(The data)
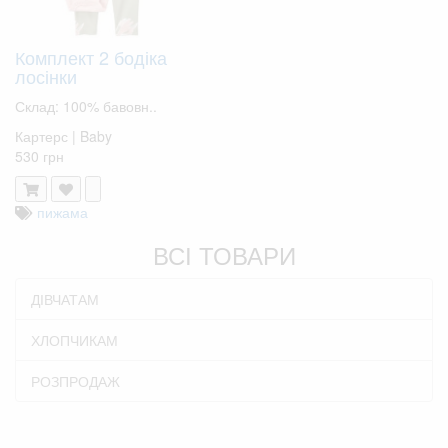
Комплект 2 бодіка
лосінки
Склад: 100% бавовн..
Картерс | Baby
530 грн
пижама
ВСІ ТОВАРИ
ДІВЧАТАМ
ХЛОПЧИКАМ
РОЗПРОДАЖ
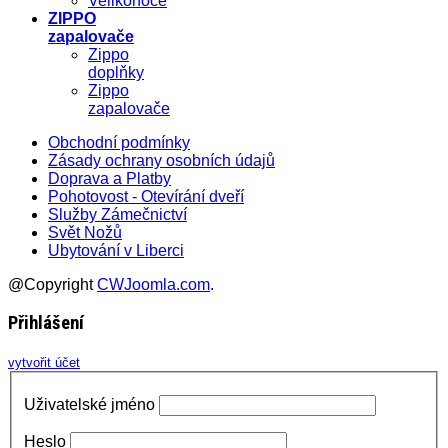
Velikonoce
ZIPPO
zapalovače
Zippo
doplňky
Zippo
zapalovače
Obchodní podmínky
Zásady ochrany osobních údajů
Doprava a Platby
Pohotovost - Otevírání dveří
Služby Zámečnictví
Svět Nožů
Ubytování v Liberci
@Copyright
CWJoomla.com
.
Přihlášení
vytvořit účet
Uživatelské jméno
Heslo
(End The data)
(The data)
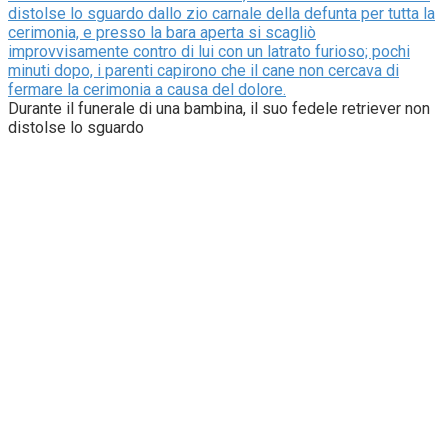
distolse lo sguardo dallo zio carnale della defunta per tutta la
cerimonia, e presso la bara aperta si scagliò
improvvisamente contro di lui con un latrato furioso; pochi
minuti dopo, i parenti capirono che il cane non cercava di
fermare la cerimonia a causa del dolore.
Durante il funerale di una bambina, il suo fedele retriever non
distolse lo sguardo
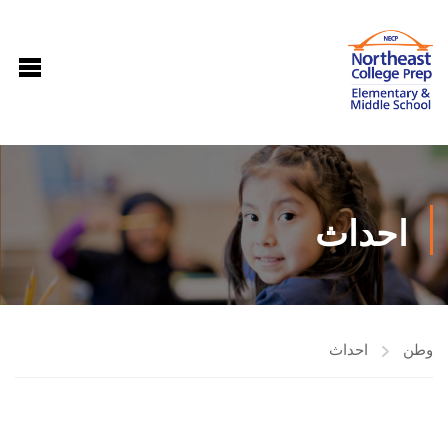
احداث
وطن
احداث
(End The data)
(The data)
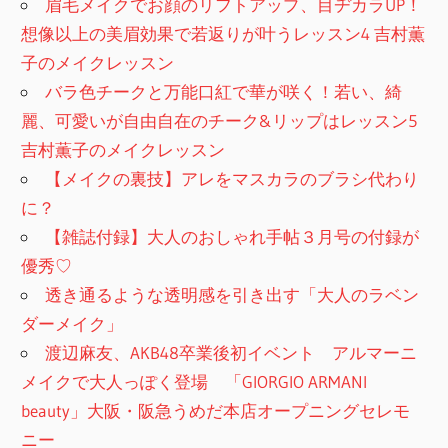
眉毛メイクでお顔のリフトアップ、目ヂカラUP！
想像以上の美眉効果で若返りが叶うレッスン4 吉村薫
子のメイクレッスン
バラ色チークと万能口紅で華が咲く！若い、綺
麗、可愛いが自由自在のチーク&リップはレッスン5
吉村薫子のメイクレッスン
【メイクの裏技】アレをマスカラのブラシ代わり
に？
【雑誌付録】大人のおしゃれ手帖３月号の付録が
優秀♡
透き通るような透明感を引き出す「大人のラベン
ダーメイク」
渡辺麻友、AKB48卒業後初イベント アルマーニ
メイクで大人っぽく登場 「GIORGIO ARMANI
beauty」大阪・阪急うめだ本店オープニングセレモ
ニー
(End The data)
Please pick out each line above that contains the string "distolse" and copy it out in full. Uppercase and lowercase letters must match.

Reply to the exercise:
distolse lo sguardo dallo zio carnale della defunta per tutta la
distolse lo sguardo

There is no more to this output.